Hell is other people. Social networks and the impossibility of informational self-determination

In this highly thought-provoking talk, Ulrik Brandes, Professor of Social Networks at the ETH Department of Humanities, Social and Political Sciences discussed how data modelling and network-based inference could make it difficult for individuals to protect their privacy, even if they choose to disclose as little personal data as possible.

by Najmeh Karimian-Marnani & Florian Dorner

ISTP Colloquium: Prof. Ulrik Brandes
ISTP Colloquium: Prof. Ulrik Brandes

Privacy has received increasing attention over the course of the 20th century, as states and companies have become able to collect and process greater amounts of data. While this data could improve policies or better understand demand and consumer attitudes, it also has nefarious uses, such as monitoring individual citizens or targeted propaganda. In the context of these tensions, the German Federal Constitutional Court coined the term of Informational self-determination, which refers to each individual's authority to determine disclosure and use of their own personal data, in a 1983 ruling related to censuses. More recently, the advent of the internet and social media has made it easier than ever before to collect and distribute data, which has led the European Union to establish more stringent General Data Protection (GDPR) laws. 

GDPR explicitly addresses the processing of information, which includes data modelling and inferential data predictions. Data modelling is often based on empirically observed individual, social and cultural regularities in the available data, which are extrapolated to form data points for data that would otherwise be hard or expensive to obtain. For example, voters from rural areas are more likely to vote Republican in US elections, and support for a recent Swiss referendum on keeping housing affordable was stronger in areas with high housing costs. In this way, predictions about individual political preferences based on demographic data can easily be made.

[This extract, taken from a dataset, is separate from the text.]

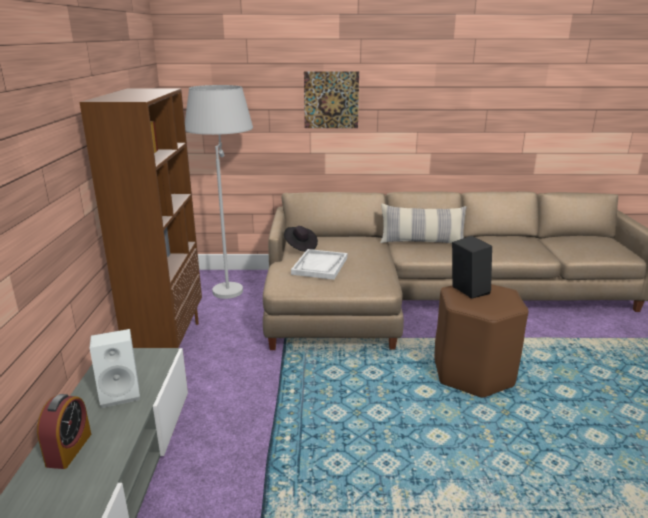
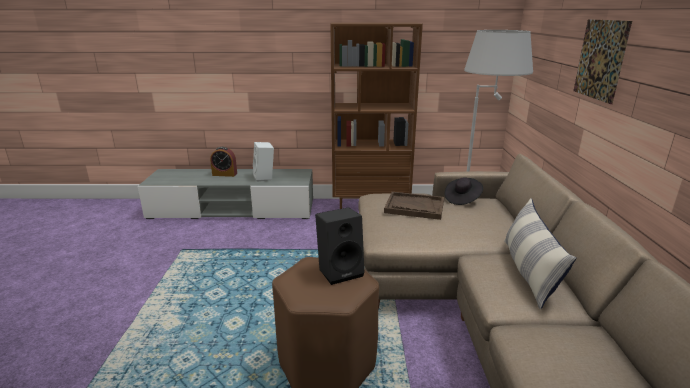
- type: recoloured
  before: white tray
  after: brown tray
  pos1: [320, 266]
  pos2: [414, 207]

A particularly salient example of data modelling is the scandal around Cambridge Analytica. In 2018, it was revealed that the British firm used data collected from a seemingly academic mobile application to access users' Facebook profiles and even that of their connections. The data was used to predict a user's personality for more effective microtargeting. This included political messaging linked to the 2016 presidential campaigns of Donald Trump and Ted Cruz (in the US) and the 2016 Brexit election. The scandal received world-wide media attention, further exacerbated by the fact that the app had access to the profiles of the Facebook 'friends' of its users; so, even non-users unknowingly had their data shared. 

The Cambridge Analytica scandal already hints at how inferences about people can be made without their consent in the context of social networks. Surprisingly, this often does not require information that individuals are unwilling to share; personal data about their connections can already provide a lot of information due to commonly observed regularities in network structures.

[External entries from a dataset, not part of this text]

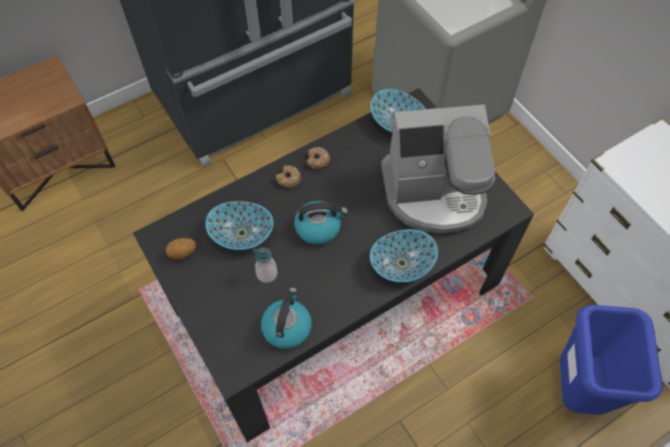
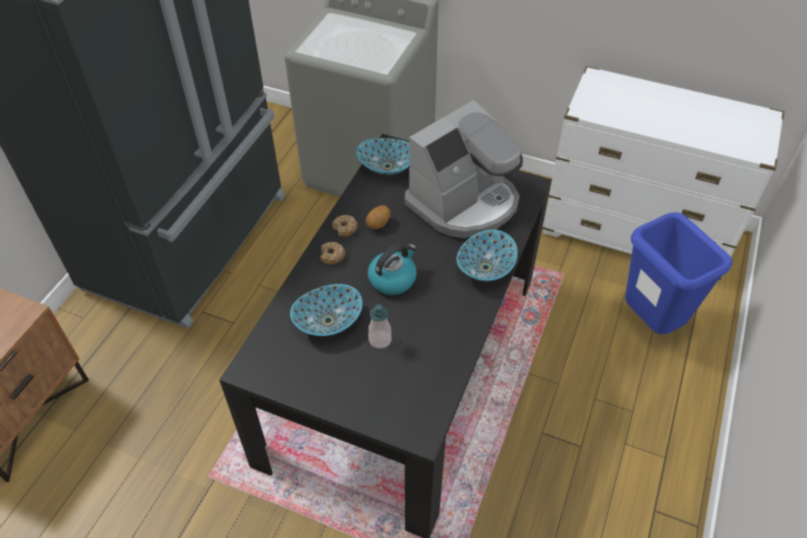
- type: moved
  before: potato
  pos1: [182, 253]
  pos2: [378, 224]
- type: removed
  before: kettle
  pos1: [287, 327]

To explain what is meant by regularities in the data, Professor Brandes introduced the concept of homophily: those who have strong connections in real or virtual social networks are likely to share many characteristics and behaviours. This is due to two complementary processes named social selection and social influence. Social selection describes an individual's propensity to pick social partners based on their attributes - often picking those who are similar to them to connect with. On the other hand, our individual attributes and opinions are influenced by our social connections, often making us more similar to the people we are closely connected to overtime (social influence).

While the 'strength' of the closeness of social connections is usually not directly specified in social network data, it can often be inferred using methods based on the work of German sociologist Georg Simmel: The combination of social selection and influence also makes us more likely to share a greater number of contacts with people we have a closer connection to, such that strong ties between persons usually correspond to a dense network around them. Thus, the more connections two people share, the more we can infer their individual characteristics based on the other's information. 

Digital self-defence is a group effort. Now, what if the information is not disclosed by Facebook or other social media sites to third parties? Well, these sites still have access to it themselves and could theoretically misuse it. If, however, you decided to quit social media to hide your information completely, the same social regularities unfortunately still hold: from past contact lists, a plethora of valuable data can still be extrapolated to infer friendship ties, and thus an individual's characteristics, even in the absence of explicit information.

Let's consider what we have learnt - the individual cannot achieve complete protection of personal data on their own; it often requires broader societal awareness and the individual's ability to dispute the use of inferred data. Each of us needs to take responsibility for our own privacy and that of our network to minimise the effect of data manipulation through these aforementioned regularities. While the best mechanisms for protecting our collective privacy in this increasingly digital world are debatable, one thing is clear: digital self-defence is a group effort.